Here, we observe the initiation of a biphasic fever, but only at specific concentrations of the pyrogenic cytokine in question. I guess it could be debated as to if a secondary increase in temperature is really a “different” fever or not, but my view is that if it bothered to be defined, it has distinctive characteristics. But even if we disagreed on this, severity and duration are very important components of a fever.

I imagine that daedulus2u could speak intelligently towards this question, his post concerning fever therapy is rather robust. Daedulus2u?

BTW, based on this study I posted, should children not be put in day-care if they are too young? I’m being pretty serious with that question, but I also wanted to note that perhaps Big Day-Care wants to cover up this information.

Indeed. To my mind this is a similar mass cultural change that has occurred in the past generation that could be having very difficult to understand impacts; very similar to the gradual increase in parental age. By way of example, some studies indicate that attendance at day care is provides protection from asthma, though other studies indicate that this effect is time dependent.
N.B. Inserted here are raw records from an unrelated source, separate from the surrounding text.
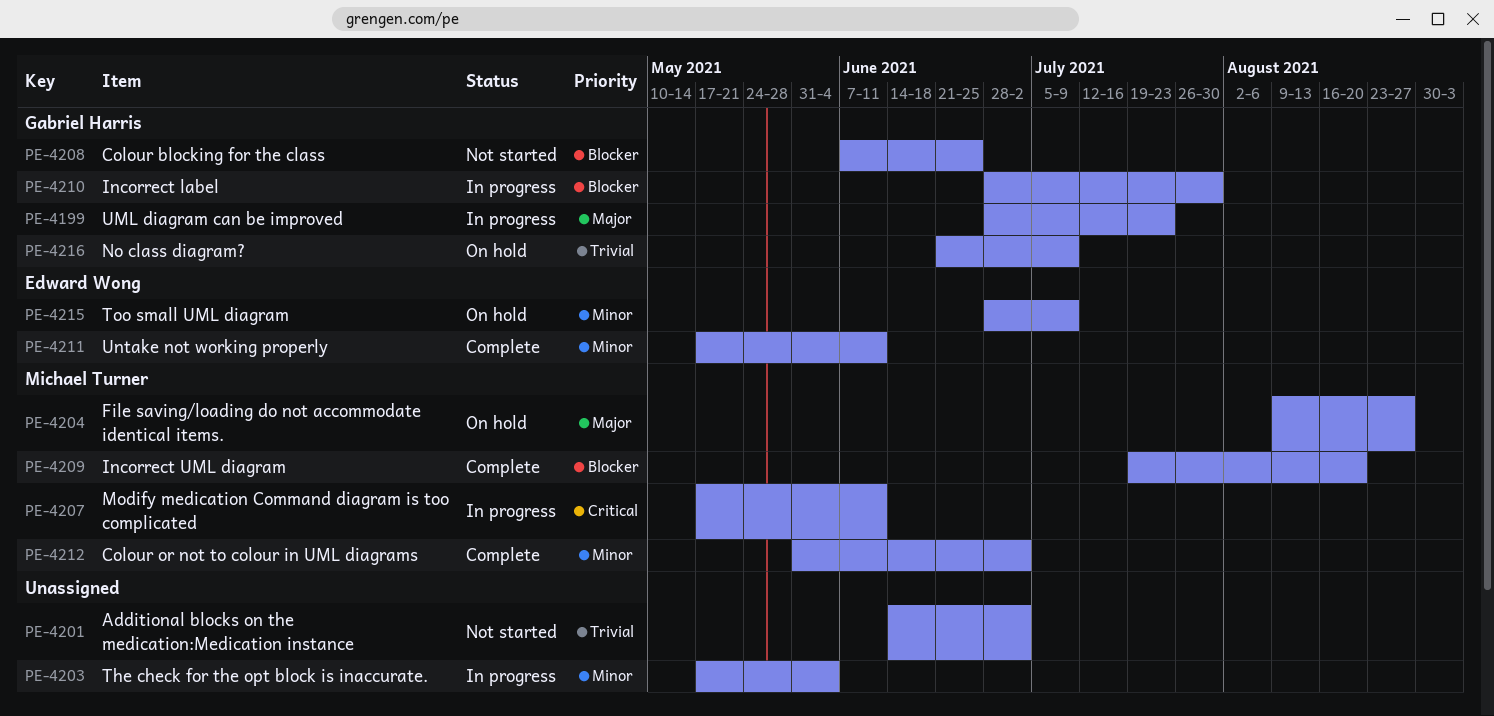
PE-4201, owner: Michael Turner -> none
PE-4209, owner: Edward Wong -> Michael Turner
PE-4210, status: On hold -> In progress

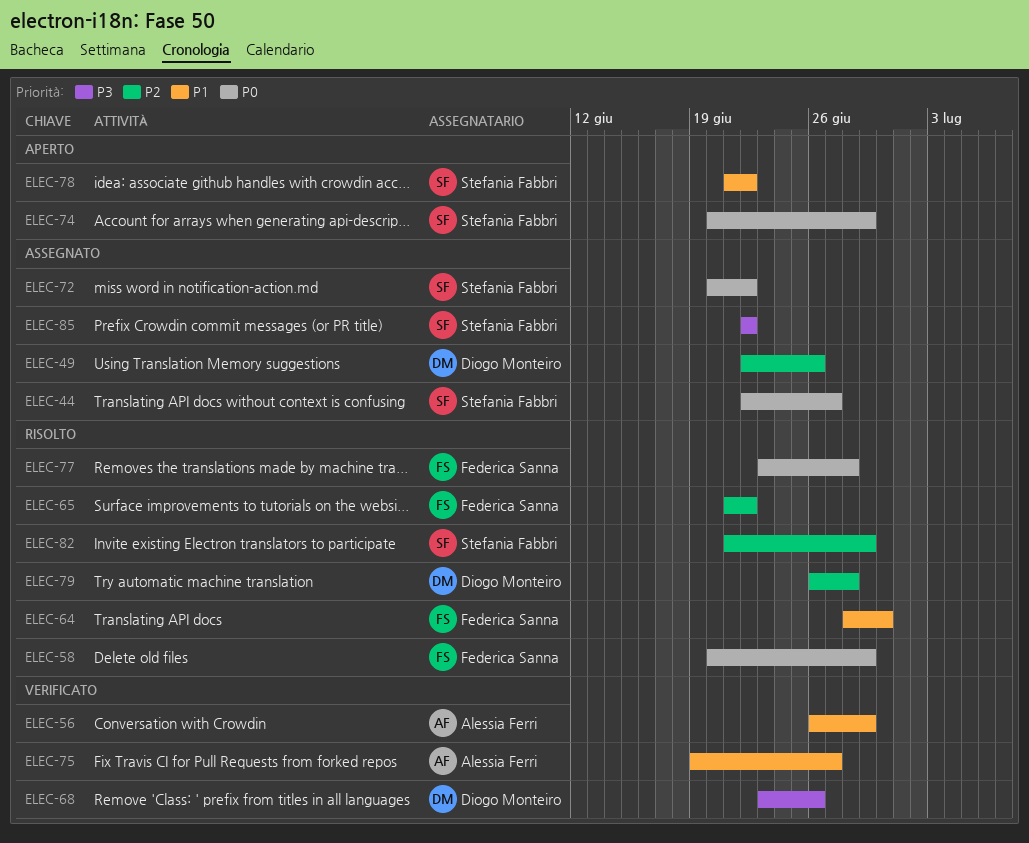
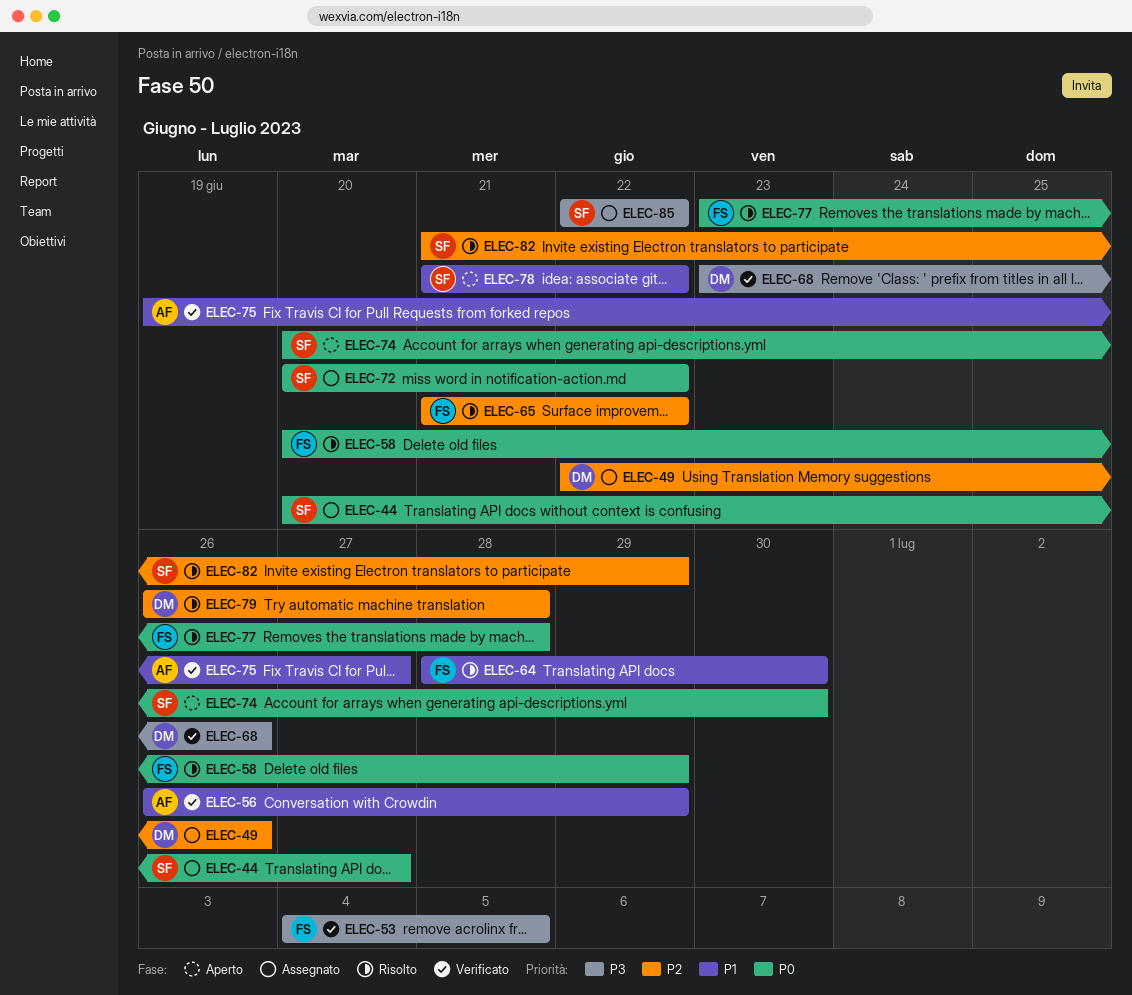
ELEC-44, start: Jun 22 -> Jun 20
ELEC-53: none -> present
ELEC-74, due: Jun 29 -> Jun 30

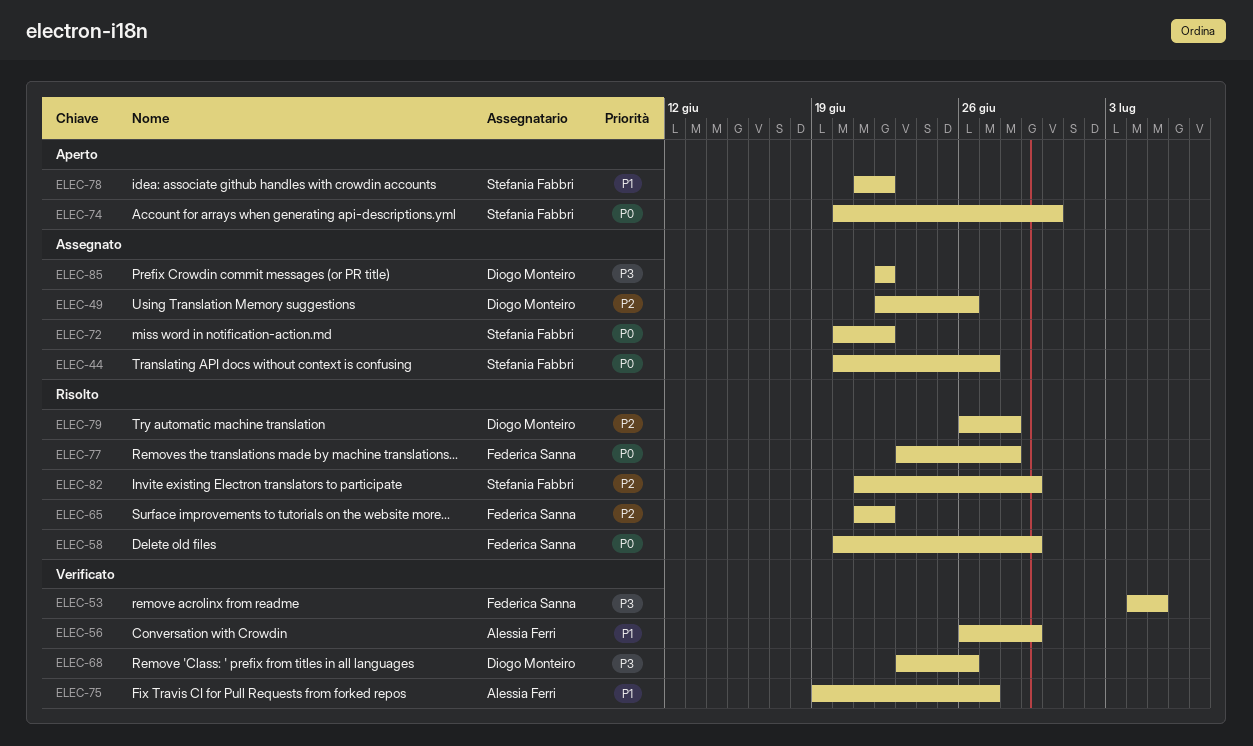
ELEC-64: present -> none
ELEC-85, owner: Stefania Fabbri -> Diogo Monteiro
But then again, a more recent study found no such protective effect, but did report additional infections in children attending daycare.

– pD

I have also not seen any reliable documentation that states that Hannah Poling was definitively diagnosed with autism, but rather statements such as, “”regressive encephalopathy with features consistent with an autistic spectrum disorder, following normal development.” and, “The clinicians concluded that CHILD was developmentally delayed and demonstrated features of autistic disorder.” From: http://www.huffingtonpost.com/.....88558.html

To my knowledge, the particular de novo mutation Ms. Poling posses has not been shown to be associated with developmental problems in any study. If I am incorrect, a reference would be nice.

First, I don’t know what makes you think that her T2387C point mutation is a de novo one and secondly, this is a point mutation on the 16S ribosomal RNA gene and other point mutations on this gene have been associated with encephalopathy: http://www.theness.com/neurologicablog/?p=203 Furthermore, the girl had a biochemical profile that was consistent for mitochondrial function deficits so it is rather difficult to argue that this mutation didn’t have anything to do with clinical manifestations of a mitochondrial disorder and subsequent encephalopathy.

BTW, based on this study I posted, should children not be put in day-care if they are too young? I’m being pretty serious with that question, but I also wanted to note that perhaps Big Day-Care wants to cover up this information.

pD – Hannah Poling does (did?) indeed have autism. But thats not to say that the vaccine caused the autism. Even the paper co-authored by John Poling doesn’t carry enough diagnostically appropriate symptoms to say that.